From Our Minister, Rev. Tony Lorenzen

Dear Holy Ones,

When you look at the world, what do you see? When I look I tend to see only the bad things, the way when I sometimes look at others I see only their faults and when I look at myself I see only my virtues. The Talmud teaches us that, “We do not see things as they are. We see them as we are.”  So if we are having a bad day, or we are stressed out, or if our favorite team just lost the Super Bowl, or if our political party is not in power, or in the wake of illness and natural disaster, or in mire of the swamps of fascism, the world can seem like a very dark, dismal hopeless place. And yet there are days in the light of the sun, on the receiving end of a smile, when your favorite team wins the game, and you’re feeling good and manage to hear a heartwarming story, and you catch your favorite song playing over some speaker in an unlikely place – that all of creation seems to be just fine.  

Stick around long enough and the world will show you joy and sorrow; life and death; happiness and sadness both too great to imagine in the middle of here and now we seem to have short memories for both tragedy and ecstasy. 

When we talk about paying attention, we usually give a lot of that attention to inner work – what is going on within us. Yet it is just as important to take note of what goes on in the world around us. What does the world show us?

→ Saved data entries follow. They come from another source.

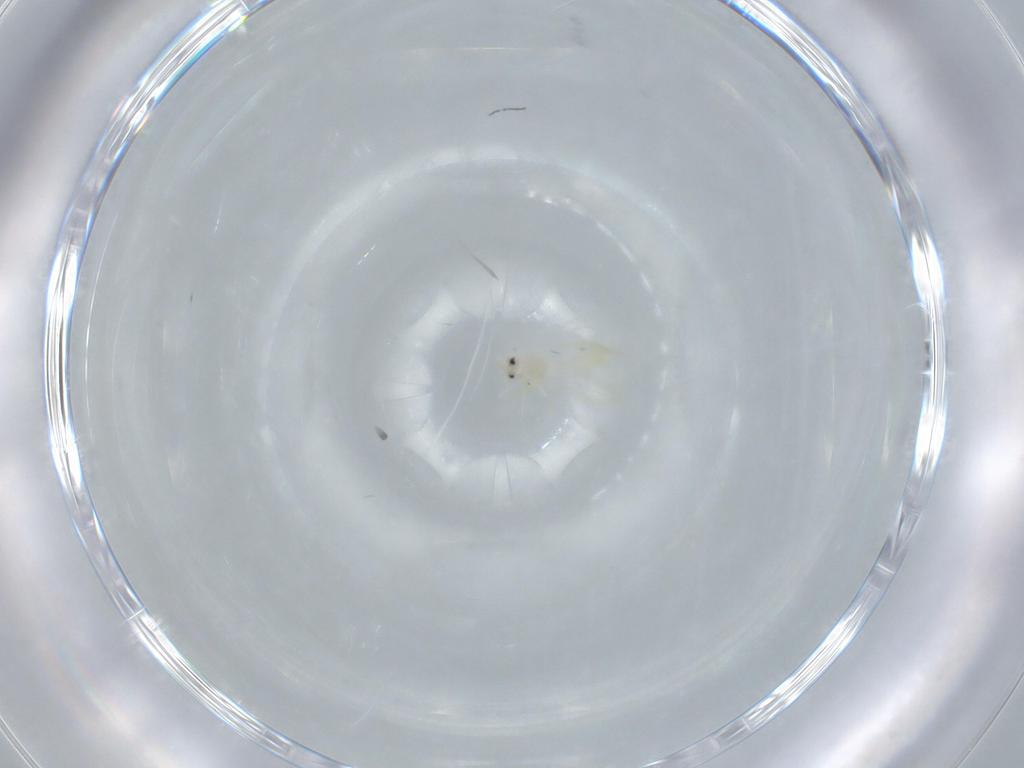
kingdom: Animalia
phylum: Arthropoda
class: Insecta
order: Hemiptera
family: Aleyrodidae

And, equally important – what witness do we bear to what we see?

When looking at the world gets you down, don’t ruminate, activate. Don’t post something on Facebook, don’t send an email, but get out there and get face to face. Meet people, get engaged, bear witness. What you’re willing to work for tells me a lot about what you believe and what you see when you look at the world. When we look at the world we see the world not as it is, but as we are. So, my question for you as we enter a month on the theme of Paying Attention is: How are we? How are you? When you look at the world, what do you see?  What will you do?

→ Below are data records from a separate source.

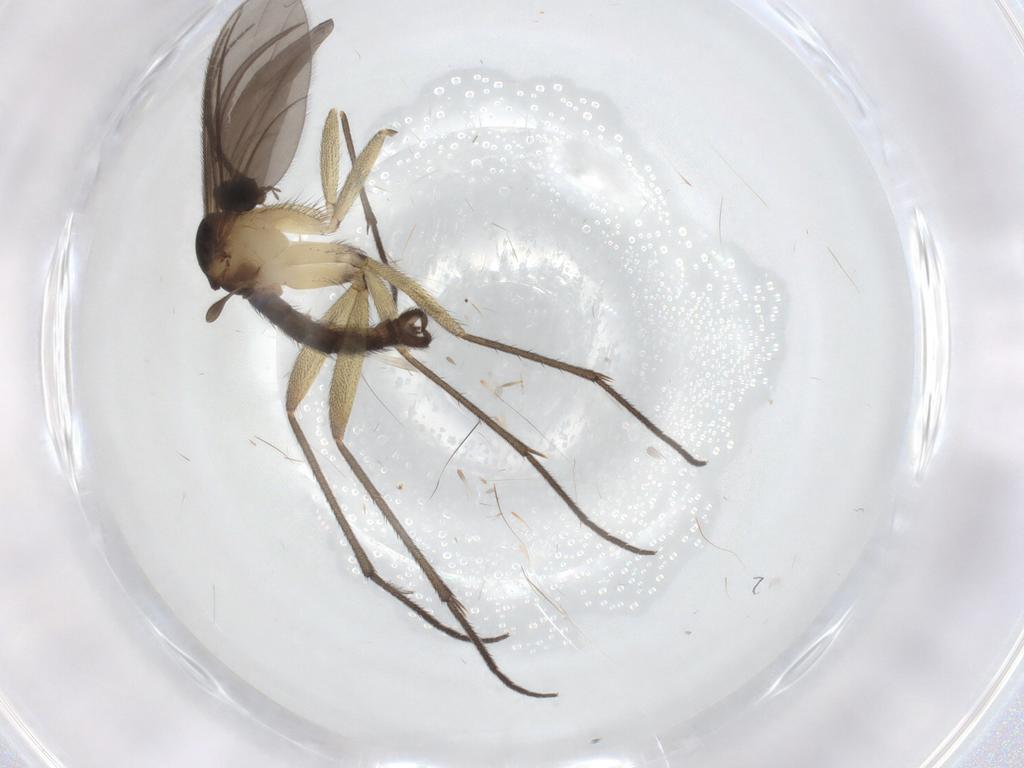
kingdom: Animalia
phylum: Arthropoda
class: Insecta
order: Diptera
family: Sciaridae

Jouret Puk was a child when Pol Pot’s regime killed his father and separated his family into different work camps as they executed 2 million people in the killing fields of Cambodia in the 1970s. Puk finally escaped with his mother to Thailand when he was 8 and then to Tennessee, where he learned the game of baseball, which he loved because the children playing it smiled and were happy and that never happened in Cambodia. Puk returned to Cambodia in 2002 to bring baseball and happiness to his homeland, to create a field of dreams on the former killing fields so children could experience the joy he knew from a simple game. Fields of Dreams are possible, even from killing fields, when you look at the world with love and determination.